» **Problem details**
Your answer must be an exact transcription of the data, with every picture omitted.

» **The data**
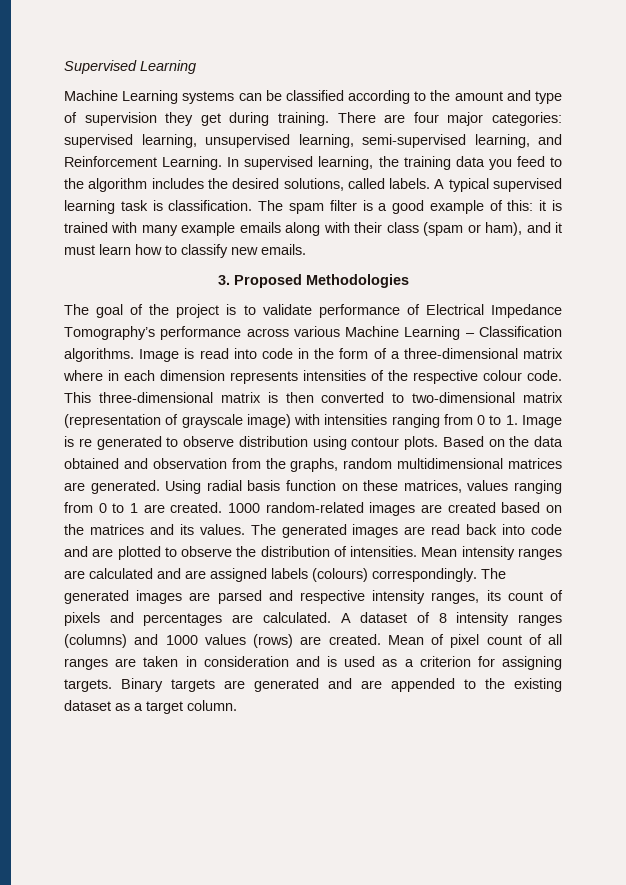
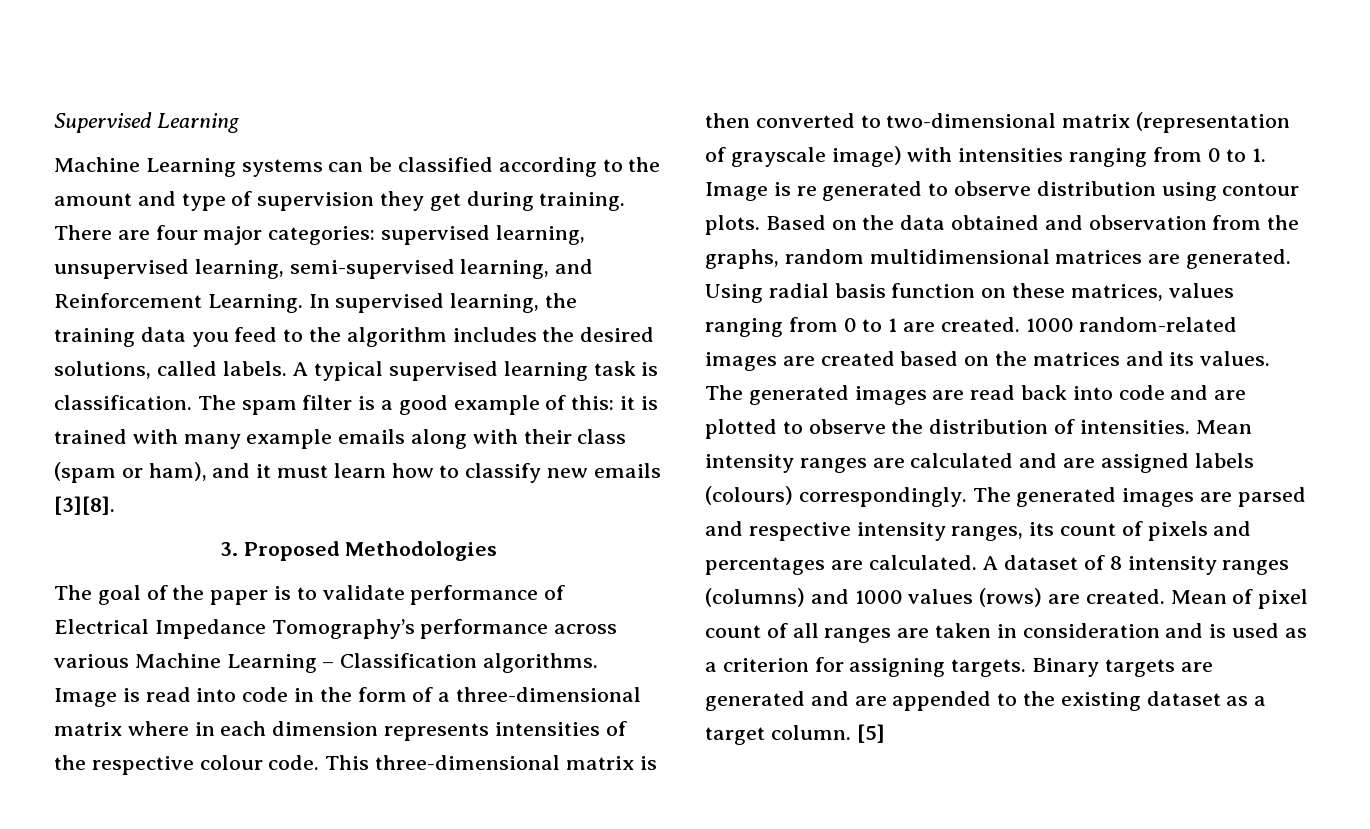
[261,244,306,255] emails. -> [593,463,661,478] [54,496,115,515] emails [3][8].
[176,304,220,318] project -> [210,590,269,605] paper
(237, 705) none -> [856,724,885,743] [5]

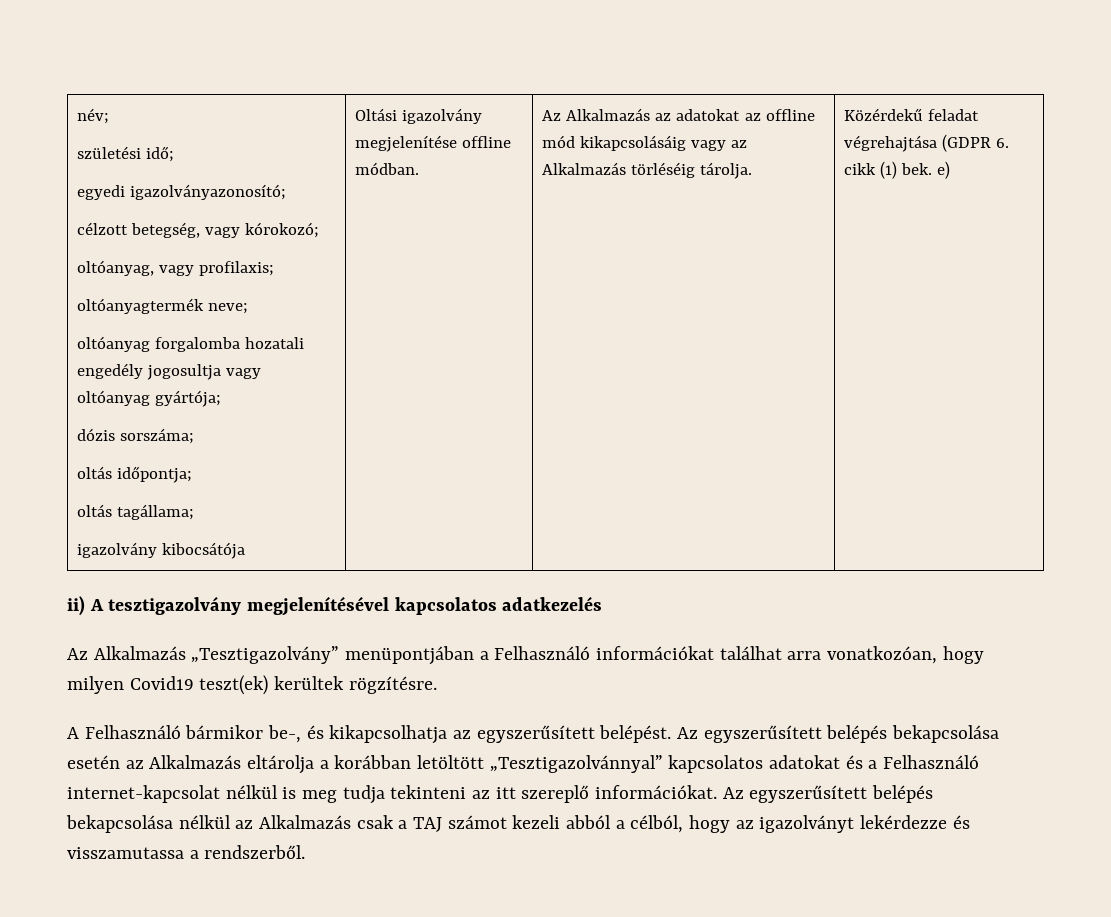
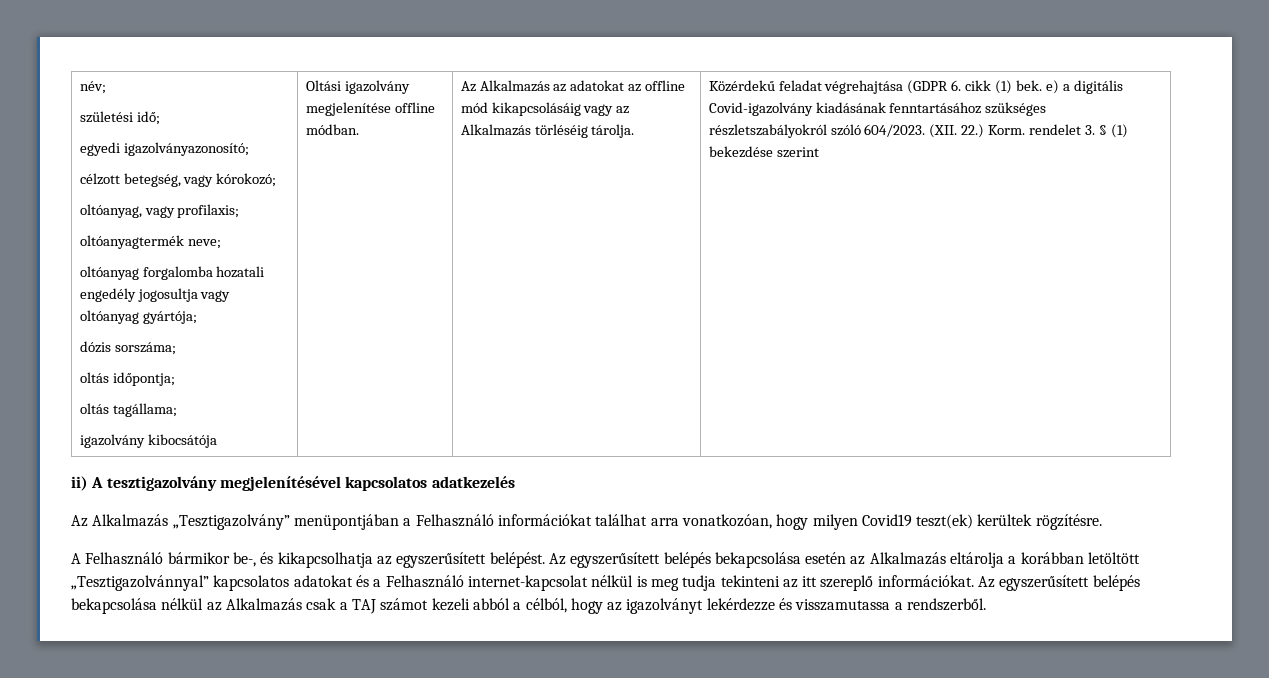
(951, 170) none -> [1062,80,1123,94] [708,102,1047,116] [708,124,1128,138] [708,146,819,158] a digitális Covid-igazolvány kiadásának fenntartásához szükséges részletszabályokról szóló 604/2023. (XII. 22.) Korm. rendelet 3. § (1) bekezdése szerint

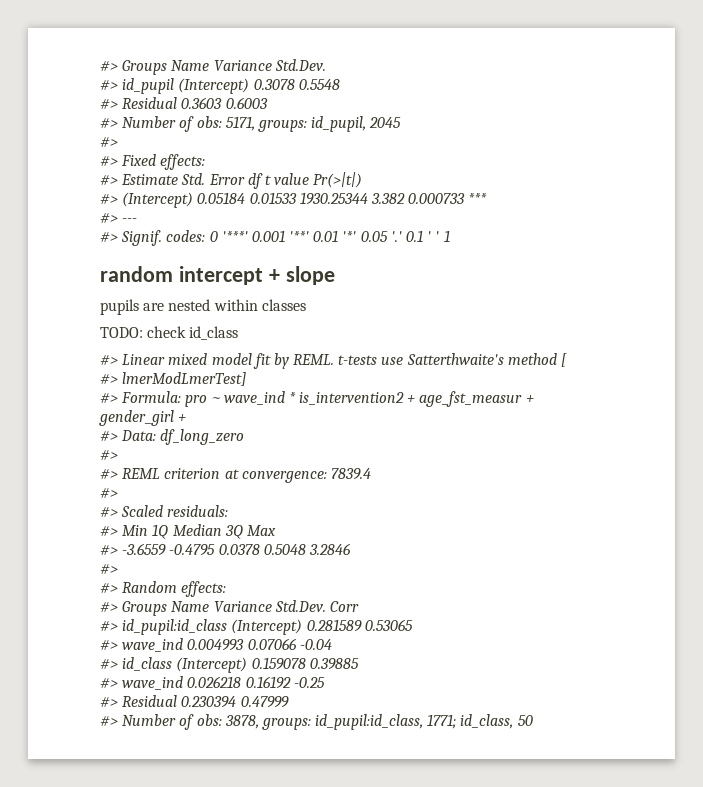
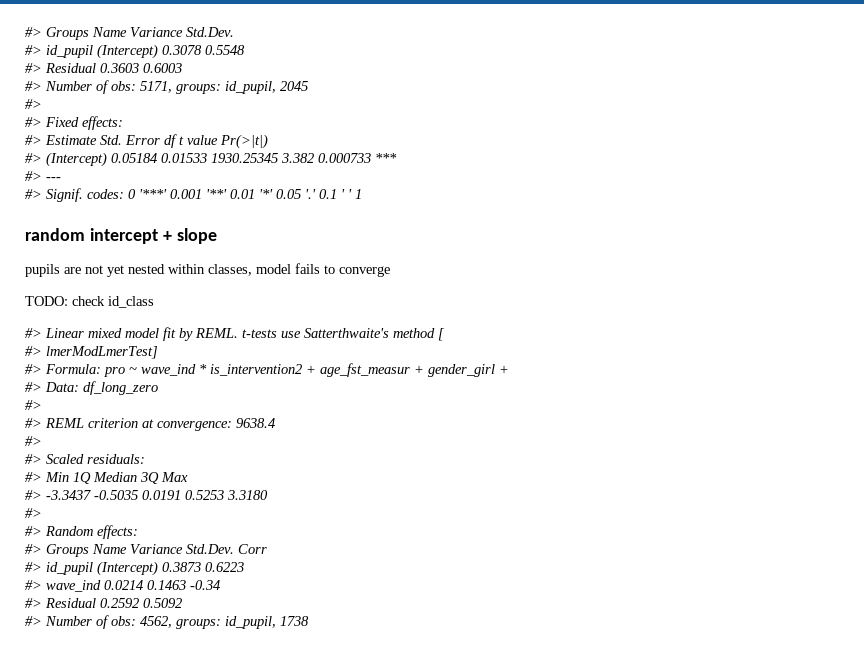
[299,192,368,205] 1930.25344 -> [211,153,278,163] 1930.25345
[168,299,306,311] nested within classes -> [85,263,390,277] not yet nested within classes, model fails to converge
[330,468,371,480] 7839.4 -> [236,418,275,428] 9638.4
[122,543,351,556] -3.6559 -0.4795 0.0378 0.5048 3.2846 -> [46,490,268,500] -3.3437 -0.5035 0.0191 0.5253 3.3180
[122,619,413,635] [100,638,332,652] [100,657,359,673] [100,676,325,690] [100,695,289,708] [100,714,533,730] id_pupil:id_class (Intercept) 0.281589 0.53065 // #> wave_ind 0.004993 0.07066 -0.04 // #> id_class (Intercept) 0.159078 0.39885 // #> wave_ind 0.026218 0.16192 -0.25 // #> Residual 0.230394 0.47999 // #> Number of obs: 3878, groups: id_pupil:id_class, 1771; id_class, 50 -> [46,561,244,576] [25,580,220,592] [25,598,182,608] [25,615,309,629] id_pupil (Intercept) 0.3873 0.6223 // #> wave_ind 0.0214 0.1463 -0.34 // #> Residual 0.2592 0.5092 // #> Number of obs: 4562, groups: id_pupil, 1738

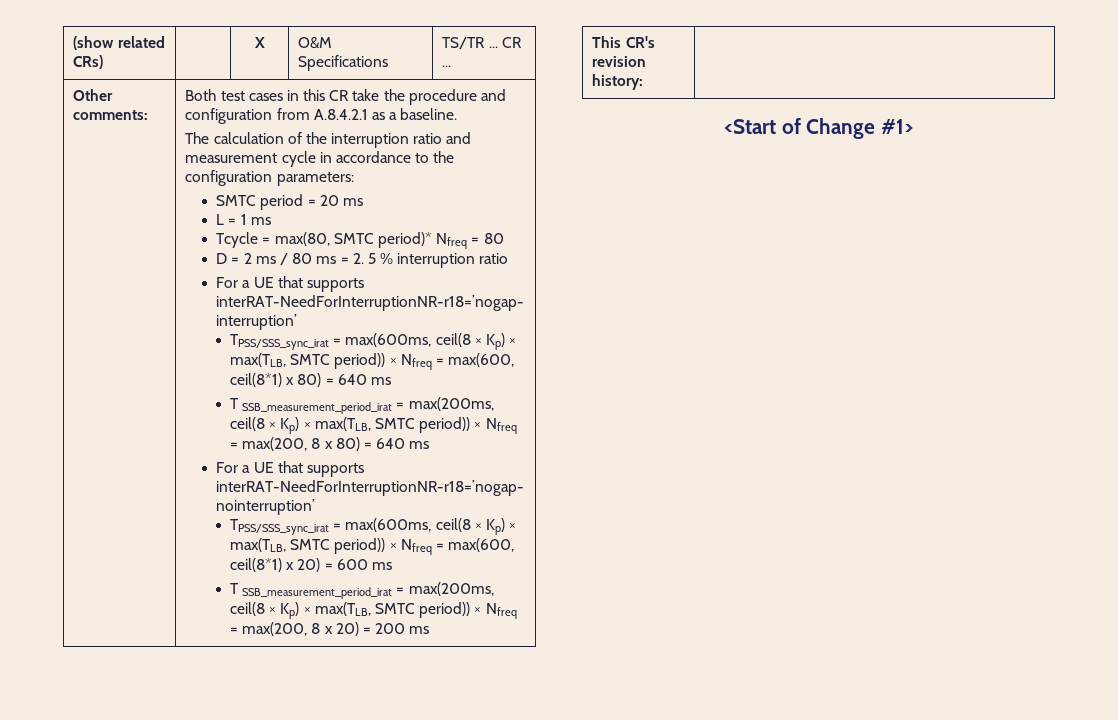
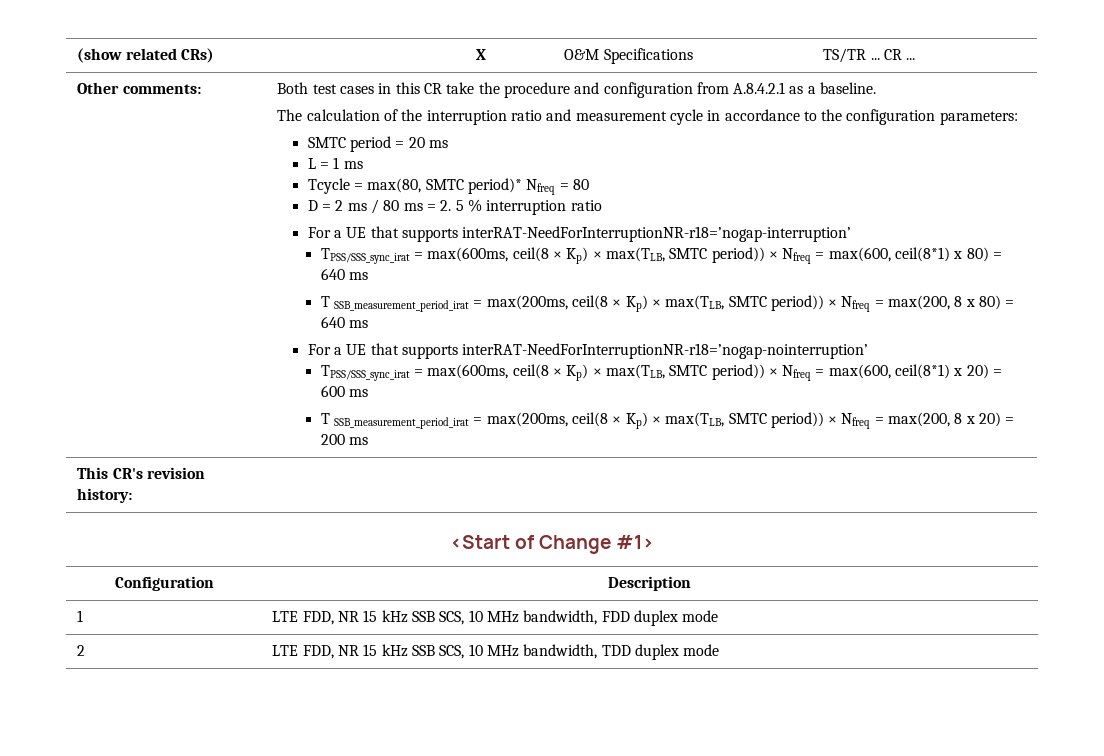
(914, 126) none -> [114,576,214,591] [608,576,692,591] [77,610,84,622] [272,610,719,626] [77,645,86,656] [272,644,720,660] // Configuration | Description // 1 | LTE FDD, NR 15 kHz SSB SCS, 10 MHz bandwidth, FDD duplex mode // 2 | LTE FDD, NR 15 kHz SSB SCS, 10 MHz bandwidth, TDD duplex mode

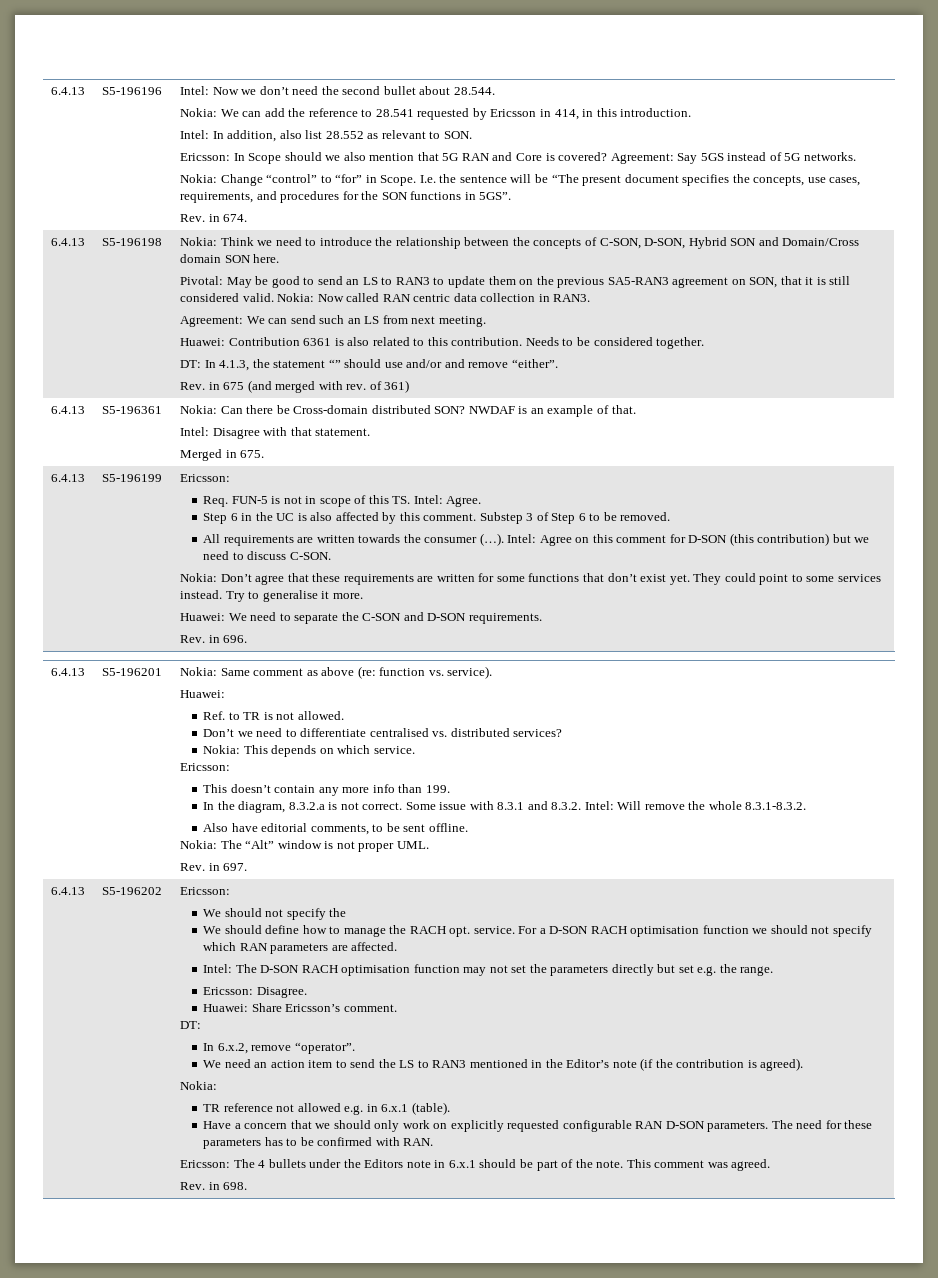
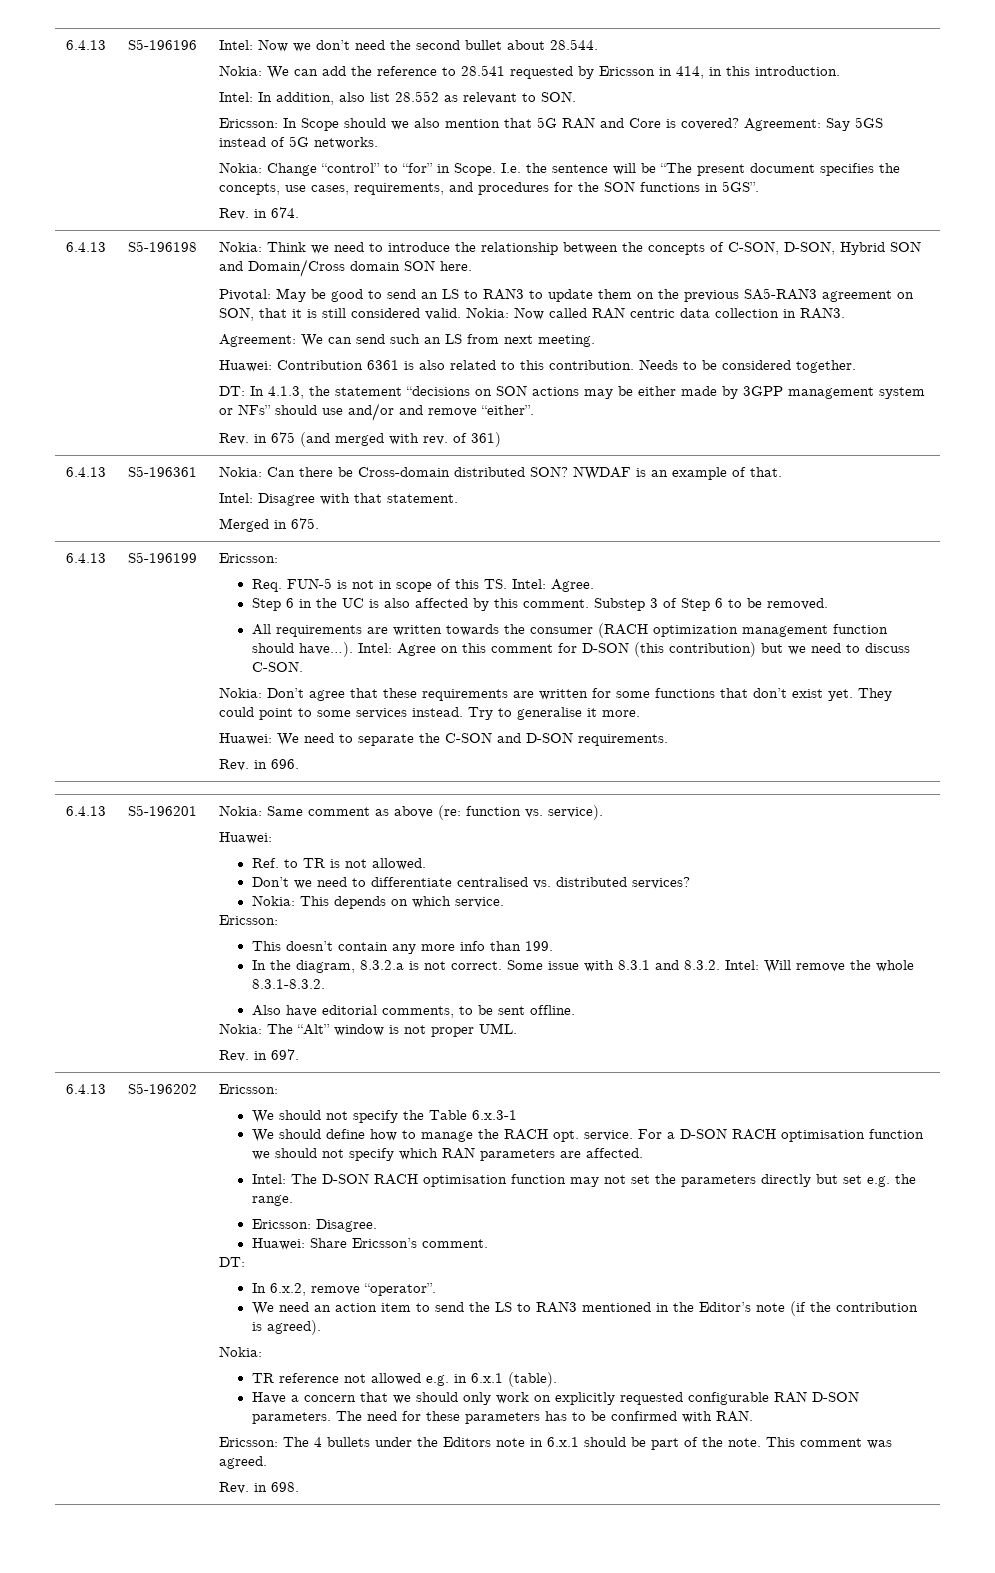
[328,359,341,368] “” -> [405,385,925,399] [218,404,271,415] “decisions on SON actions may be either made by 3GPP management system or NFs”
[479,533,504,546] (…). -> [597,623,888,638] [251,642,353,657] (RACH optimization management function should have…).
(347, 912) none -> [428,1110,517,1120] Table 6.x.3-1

» **Output**
[261,244,306,255] emails. -> [593,463,661,478] [54,496,115,515] emails [3][8].
[176,304,220,318] project -> [210,590,269,605] paper
(237, 705) none -> [856,724,885,743] [5]

(951, 170) none -> [1062,80,1123,94] [708,102,1047,116] [708,124,1128,138] [708,146,819,158] a digitális Covid-igazolvány kiadásának fenntartásához szükséges részletszabályokról szóló 604/2023. (XII. 22.) Korm. rendelet 3. § (1) bekezdése szerint

[299,192,368,205] 1930.25344 -> [211,153,278,163] 1930.25345
[168,299,306,311] nested within classes -> [85,263,390,277] not yet nested within classes, model fails to converge
[330,468,371,480] 7839.4 -> [236,418,275,428] 9638.4
[122,543,351,556] -3.6559 -0.4795 0.0378 0.5048 3.2846 -> [46,490,268,500] -3.3437 -0.5035 0.0191 0.5253 3.3180
[122,619,413,635] [100,638,332,652] [100,657,359,673] [100,676,325,690] [100,695,289,708] [100,714,533,730] id_pupil:id_class (Intercept) 0.281589 0.53065 // #> wave_ind 0.004993 0.07066 -0.04 // #> id_class (Intercept) 0.159078 0.39885 // #> wave_ind 0.026218 0.16192 -0.25 // #> Residual 0.230394 0.47999 // #> Number of obs: 3878, groups: id_pupil:id_class, 1771; id_class, 50 -> [46,561,244,576] [25,580,220,592] [25,598,182,608] [25,615,309,629] id_pupil (Intercept) 0.3873 0.6223 // #> wave_ind 0.0214 0.1463 -0.34 // #> Residual 0.2592 0.5092 // #> Number of obs: 4562, groups: id_pupil, 1738

(914, 126) none -> [114,576,214,591] [608,576,692,591] [77,610,84,622] [272,610,719,626] [77,645,86,656] [272,644,720,660] // Configuration | Description // 1 | LTE FDD, NR 15 kHz SSB SCS, 10 MHz bandwidth, FDD duplex mode // 2 | LTE FDD, NR 15 kHz SSB SCS, 10 MHz bandwidth, TDD duplex mode

[328,359,341,368] “” -> [405,385,925,399] [218,404,271,415] “decisions on SON actions may be either made by 3GPP management system or NFs”
[479,533,504,546] (…). -> [597,623,888,638] [251,642,353,657] (RACH optimization management function should have…).
(347, 912) none -> [428,1110,517,1120] Table 6.x.3-1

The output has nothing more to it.